A short list, chosen for durability. Each link is for a specific next step, not a generic “learn more” pile.

  • “Let’s build the GPT Tokenizer” by Andrej Karpathy. The deepest publicly available walkthrough of BPE specifically. Two hours of the same algorithm we covered in this lesson, but Karpathy implements it from scratch in Python while explaining every choice. Watch this when you want to understand exactly what tokenizer code looks like, not just the algorithm.

  • Tiktokenizer by a Karpathy student. The interactive tokenizer we used in the practice section. Useful as a debugging tool: when an AI prompt is consuming more tokens than you expected, paste it here and find out where the cost is going.

  • OpenAI’s tiktoken library. The actual tokenizer code OpenAI ships, open-source. The cl100k_base and o200k_base encoder names you see referenced elsewhere are specific versions of the BPE vocabulary. If you ever need to count tokens programmatically before sending a prompt, this is the canonical Python library.

  • Hugging Face tokenizers library. The cross-vendor equivalent of tiktoken. Supports BPE, WordPiece (the BERT variant), and SentencePiece (the Google variant). Best resource if you ever need to train your own tokenizer or understand a non-OpenAI model’s tokenization choices.

  • Stanford CME 295 cheatsheet by the Amidi twins. Their MIT-licensed cheatsheet covers tokenization alongside the rest of the course. Especially good for visual learners; their typesetting is cleaner than most ML reference material.

Topics that build on or sit beside this one. Some are upcoming Clawdemy lessons; some are pointers outside the course.

  • Embeddings, attention, multi-head attention, the full transformer block. The remaining lessons in our Lecture 1 adaptation. Each one builds on tokenization: embeddings give the integer IDs their first numeric form (a high-dimensional vector); attention reads those vectors and produces context-mixed versions of them; multi-head runs that attention mechanism in parallel many times per layer; the transformer block wraps attention with feed-forward networks and normalization. None of them work without the bridge that tokenization provides.

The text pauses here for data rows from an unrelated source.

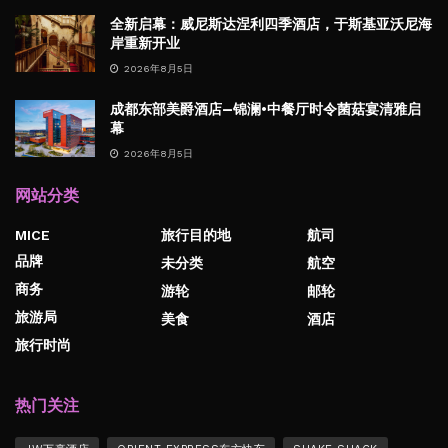
全新启幕：威尼斯达涅利四季酒店，于斯基亚沃尼海
岸重新开业
2026年8月5日
成都东部美爵酒店—锦澜·中餐厅时令菌菇宴清雅启
幕
2026年8月5日
网站分类
MICE
旅行目的地
航司
品牌
未分类
航空
商务
游轮
邮轮
旅游局
美食
酒店
旅行时尚
热门关注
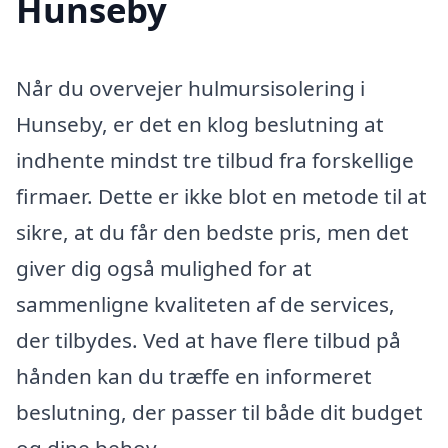
Hunseby
Når du overvejer hulmursisolering i
Hunseby, er det en klog beslutning at
indhente mindst tre tilbud fra forskellige
firmaer. Dette er ikke blot en metode til at
sikre, at du får den bedste pris, men det
giver dig også mulighed for at
sammenligne kvaliteten af de services,
der tilbydes. Ved at have flere tilbud på
hånden kan du træffe en informeret
beslutning, der passer til både dit budget
og dine behov.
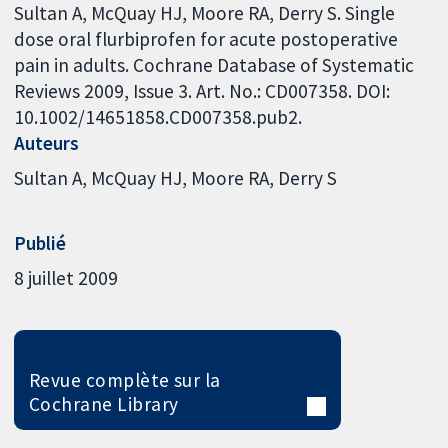
Sultan A, McQuay HJ, Moore RA, Derry S. Single
dose oral flurbiprofen for acute postoperative
pain in adults. Cochrane Database of Systematic
Reviews 2009, Issue 3. Art. No.: CD007358. DOI:
10.1002/14651858.CD007358.pub2.
Auteurs
Sultan A
McQuay HJ
Moore RA
Derry S
Publié
8 juillet 2009
Revue complète sur la
Cochrane Library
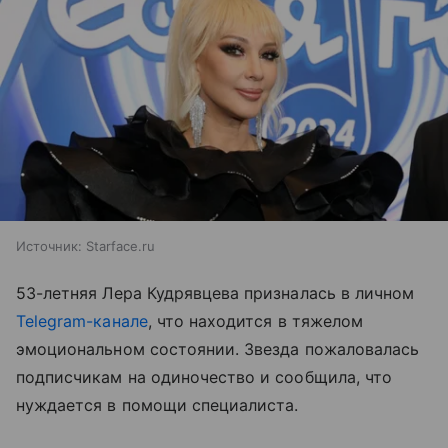
Источник:
Starface.ru
53-летняя Лера Кудрявцева призналась в личном
Telegram-канале
, что находится в тяжелом
эмоциональном состоянии. Звезда пожаловалась
подписчикам на одиночество и сообщила, что
нуждается в помощи специалиста.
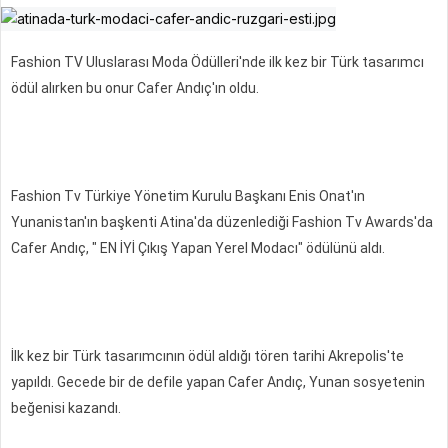
Fashion TV Uluslarası Moda Ödülleri'nde ilk kez bir Türk tasarımcı
ödül alırken bu onur Cafer Andıç'ın oldu.
Fashion Tv Türkiye Yönetim Kurulu Başkanı Enis Onat'ın
Yunanistan'ın başkenti Atina'da düzenlediği Fashion Tv Awards'da
Cafer Andıç, " EN İYİ Çıkış Yapan Yerel Modacı" ödülünü aldı.
İlk kez bir Türk tasarımcının ödül aldığı tören tarihi Akrepolis'te
yapıldı. Gecede bir de defile yapan Cafer Andıç, Yunan sosyetenin
beğenisi kazandı.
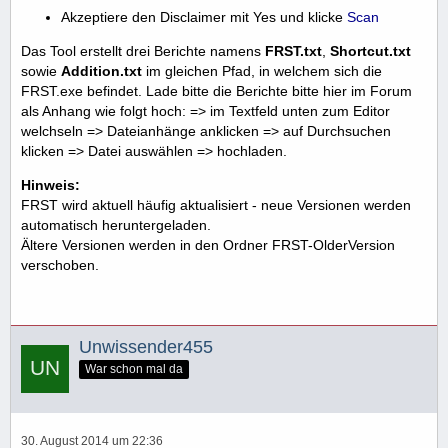
Akzeptiere den Disclaimer mit Yes und klicke
Scan
Das Tool erstellt drei Berichte namens
FRST.txt
,
Shortcut.txt
sowie
Addition.txt
im gleichen Pfad, in welchem sich die
FRST.exe befindet. Lade bitte die Berichte bitte hier im Forum
als Anhang wie folgt hoch: => im Textfeld unten zum Editor
welchseln => Dateianhänge anklicken => auf Durchsuchen
klicken => Datei auswählen => hochladen.
Hinweis:
FRST wird aktuell häufig aktualisiert - neue Versionen werden
automatisch heruntergeladen.
Ältere Versionen werden in den Ordner FRST-OlderVersion
verschoben.
Unwissender455
War schon mal da
30. August 2014 um 22:36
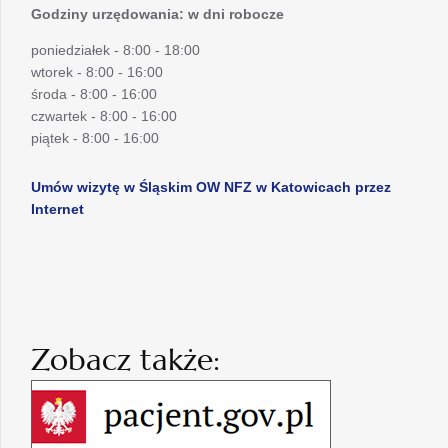
Godziny urzędowania: w dni robocze
poniedziałek - 8:00 - 18:00
wtorek - 8:00 - 16:00
środa - 8:00 - 16:00
czwartek - 8:00 - 16:00
piątek - 8:00 - 16:00
Umów wizytę w Śląskim OW NFZ w Katowicach przez
Internet
Zobacz także:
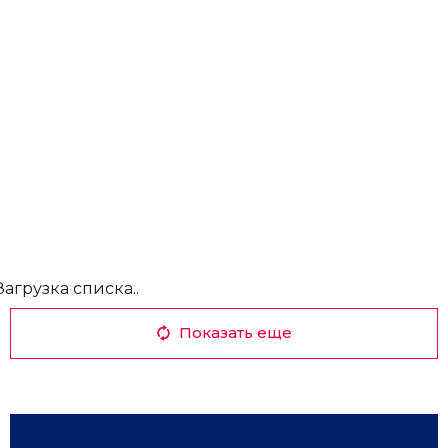
Загрузка списка..
Показать еще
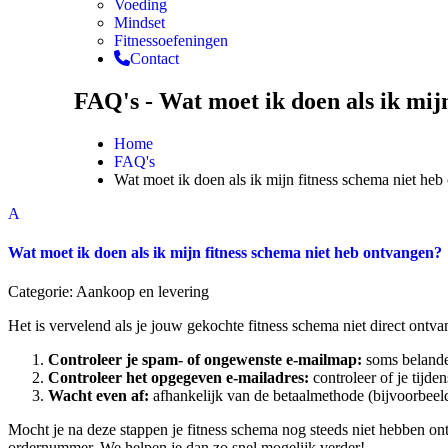
Voeding
Mindset
Fitnessoefeningen
Contact
FAQ's - Wat moet ik doen als ik mij
Home
FAQ's
Wat moet ik doen als ik mijn fitness schema niet he
A
Wat moet ik doen als ik mijn fitness schema niet heb ontvangen?
Categorie: Aankoop en levering
Het is vervelend als je jouw gekochte fitness schema niet direct ontva
Controleer je spam- of ongewenste e-mailmap:
soms belanden
Controleer het opgegeven e-mailadres:
controleer of je tijde
Wacht even af:
afhankelijk van de betaalmethode (bijvoorbeeld 
Mocht je na deze stappen je fitness schema nog steeds niet hebben o
ordernummer. We helpen je dan zo snel mogelijk verder!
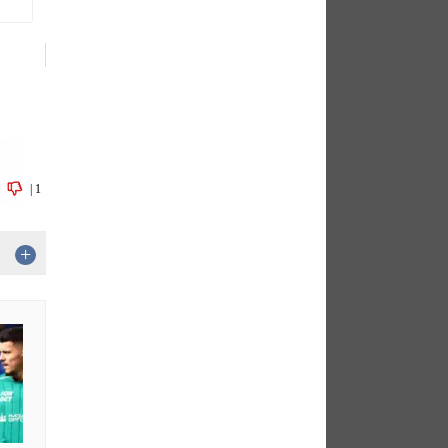
|
1
+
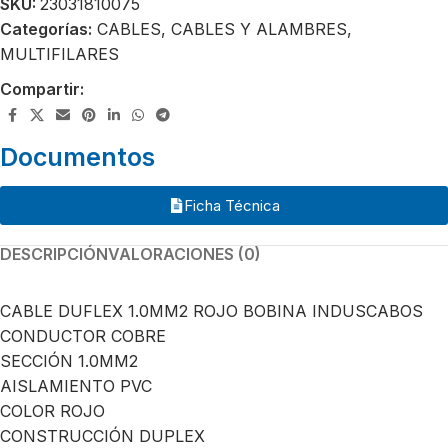
SKU:
23031810075
Categorías:
CABLES
,
CABLES Y ALAMBRES
,
MULTIFILARES
Compartir:
Documentos
Ficha Técnica
DESCRIPCIÓN
VALORACIONES (0)
CABLE DUFLEX 1.0MM2 ROJO BOBINA INDUSCABOS
CONDUCTOR COBRE
SECCIÓN 1.0MM2
AISLAMIENTO PVC
COLOR ROJO
CONSTRUCCIÓN DUPLEX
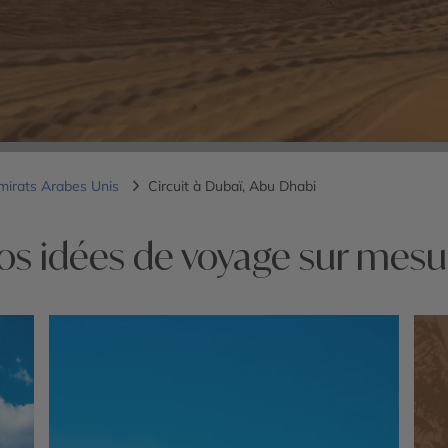
mirats Arabes Unis
Circuit à Dubaï, Abu Dhabi
os idées de voyage sur mesu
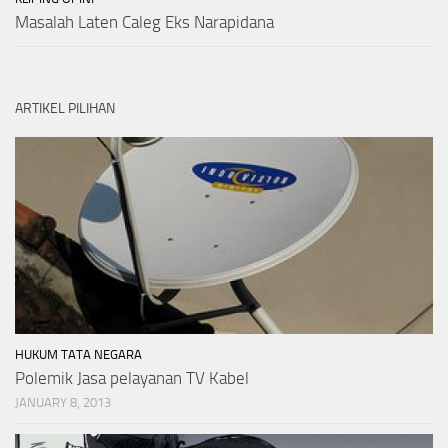
Masalah Laten Caleg Eks Narapidana
ARTIKEL PILIHAN
HUKUM TATA NEGARA
Polemik Jasa pelayanan TV Kabel
JANUARY 8, 2013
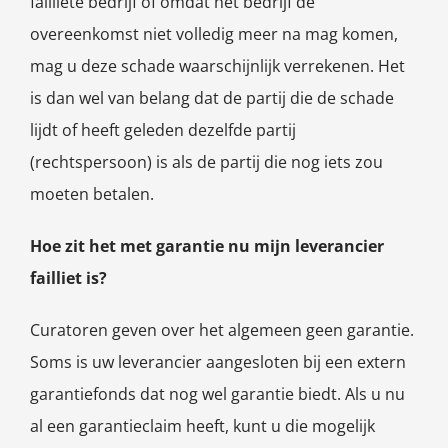
failliete bedrijf of omdat het bedrijf de
overeenkomst niet volledig meer na mag komen,
mag u deze schade waarschijnlijk verrekenen. Het
is dan wel van belang dat de partij die de schade
lijdt of heeft geleden dezelfde partij
(rechtspersoon) is als de partij die nog iets zou
moeten betalen.
Hoe zit het met garantie nu mijn leverancier
failliet is?
Curatoren geven over het algemeen geen garantie.
Soms is uw leverancier aangesloten bij een extern
garantiefonds dat nog wel garantie biedt. Als u nu
al een garantieclaim heeft, kunt u die mogelijk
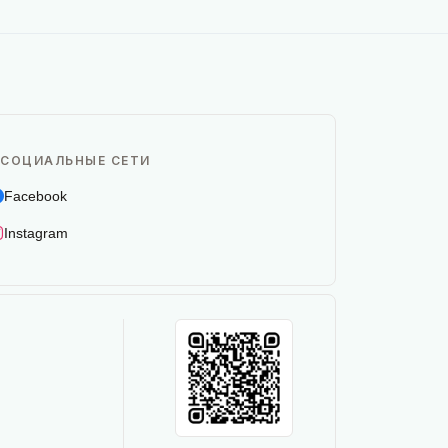
СОЦИАЛЬНЫЕ СЕТИ
Facebook
Instagram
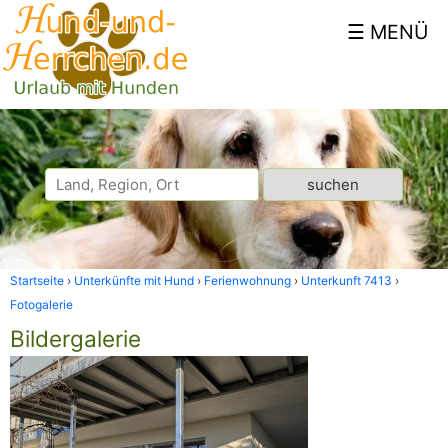
Startseite
Unterkünfte mit Hund
Ferienwohnung
Unterkunft 7413
Fotogalerie
Bildergalerie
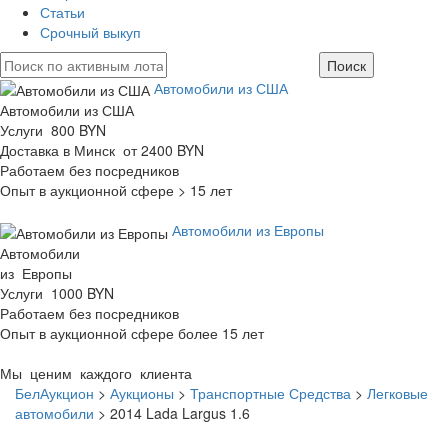
Статьи
Срочный выкуп
Автомобили из США
Автомобили из США
Услуги 800 BYN
Доставка в Минск от 2400 BYN
Работаем без посредников
Опыт в аукционной сфере > 15 лет
Автомобили из Европы
Автомобили
из Европы
Услуги 1000 BYN
Работаем без посредников
Опыт в аукционной сфере более 15 лет
Мы ценим каждого клиента
БелАукцион
>
Аукционы
>
Транспортные Средства
>
Легковые
автомобили
>
2014 Lada Largus 1.6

  • “The Bitter Lesson” by Rich Sutton (2019). One page. Argues that the methods that win in AI are the ones that scale with compute, not the ones that encode human cleverness. Tokenization is an interesting borderline case. BPE is a clever engineering compromise (not pure scaling), and there is real research arguing that we should drop tokenization entirely for byte-level or even pixel-level models. Worth reading before you read any of the “tokenization is a hack” arguments online.

  • Prompt injection. The future security lesson that picks up where this one’s “Special tokens” section stopped. The tokenizer is the structural surface where injection attacks live; the full story belongs in its own lesson, but you have already seen the foundation.

The primary sources this lesson draws from.

  • “Neural Machine Translation of Rare Words with Subword Units”, Sennrich et al., 2015 (published in ACL 2016). The paper that adapted byte-pair encoding from a 1994 compression algorithm into the dominant tokenization strategy for neural language models. Section 3 (“Byte-Pair Encoding”) is the merge loop we covered. If you read only one paper from this lesson, read this one.

  • Gage 1994, “A New Algorithm for Data Compression” (in the journal The C Users Journal, no stable open URL). The original byte-pair encoding paper, predating its NLP adoption by twenty years. Gage was solving compression, not language; Sennrich’s contribution was recognizing the algorithm transferred. The relevant context: BPE existed for two decades as a compression curiosity before anyone tried it on text.

  • “Language Models are Unsupervised Multitask Learners” (GPT-2), Radford et al., 2019. The GPT-2 paper introduces byte-level BPE, the variant most modern LLMs use. Section 2.2 (“Input Representation”) is the relevant page; it explains why operating on bytes (rather than Unicode characters) gives you a tokenizer that handles every possible input string with a fixed vocabulary, including emoji and non-Latin scripts.

None selected for this lesson. The public discussion of tokenization has consolidated into the Karpathy video and the OpenAI / Hugging Face docs above; the marginal Reddit or Hacker News thread does not add durable value over those. If a canonical thread surfaces, it will be added at the next quarterly review.